23/07/2003 | 810

A veinte votos por compañero

En todos los barrios de la Ciudad

El fin de semana de campaña arrancó con una charla en el local del PO en Mataderos. Con la plataforma en mano, los compañeros presentes discutieron con Marcelo Ramal los planteos del PO en las elecciones de la Ciudad, así como sobre el trabajo legislativo del Partido en estos años. Otro aspecto que fue ampliamente debatido fue la situación de vivienda en la Ciudad, y la lucha del Polo Obrero y el PO en ese plano. Explicamos de qué modo los gobiernos patronales en la Ciudad – y particularmente el de Ibarra – han dejado a los sin techo librados a su suerte, reemplazando una acción estatal a favor de la construcción de viviendas masivas por una política de créditos individuales. En ese cuadro, señalamos que el trabajo del Polo Obrero en la constitución de cooperativas de vivienda como parte de un programa de transformación social general, que plantea el control del Banco Ciudad por parte de los trabajadores, la disolución de las «corporaciones» que viabilizan la especulación inmobiliaria y la constitución de un banco de tierras y edificios ociosos a disposición de un plan masivo de viviendas sociales. Ramal relató de qué modo esta lucha presente del Polo se ligaba con la batalla librada por la banca del PO en hoteles, casas ocupadas y otras situaciones de desalojos inminentes. La defensa de la posición conquistada – la banca del PO – es, en definitiva, la posibilidad de plantar una voz propia de los explotados dentro de una institución del Estado, y reforzar la lucha de aquéllos en términos de organización y de orientación política.


¿Cómo alcanzamos el objetivo planteado?

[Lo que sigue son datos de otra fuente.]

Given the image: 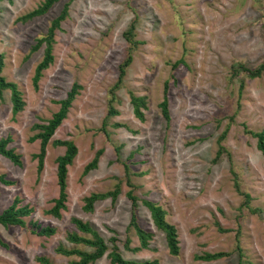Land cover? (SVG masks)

Al momento de las resoluciones, los compañeros a cargo de la actividad en el local revelaron que ya habían comenzado con el método planteado en el acto de la Federación de Box: batallar por los veinte votos por compañero. «Estamos rastrillando el barrio, manzana por manzana, anotando quién dijo que nos vota», señaló Mauricio. «Este es un barrio de tradición peronista, donde se encuentran muchos trabajadores que no se entusiasman con la perspectiva de votar por un Ibarra o un Macri. Tenemos algunos ya convencidos, sea por el voto completo o sólo a legislador. En otros casos, claramente tenemos que volver». Otro compañero de la asamblea informa que, en la cuenta de los veinte, «llevo seis, pero en su mayoría, familiares». Las actividades de la semana se planifican en función de integrar a todos los compañeros a esta lucha por el voto punteado.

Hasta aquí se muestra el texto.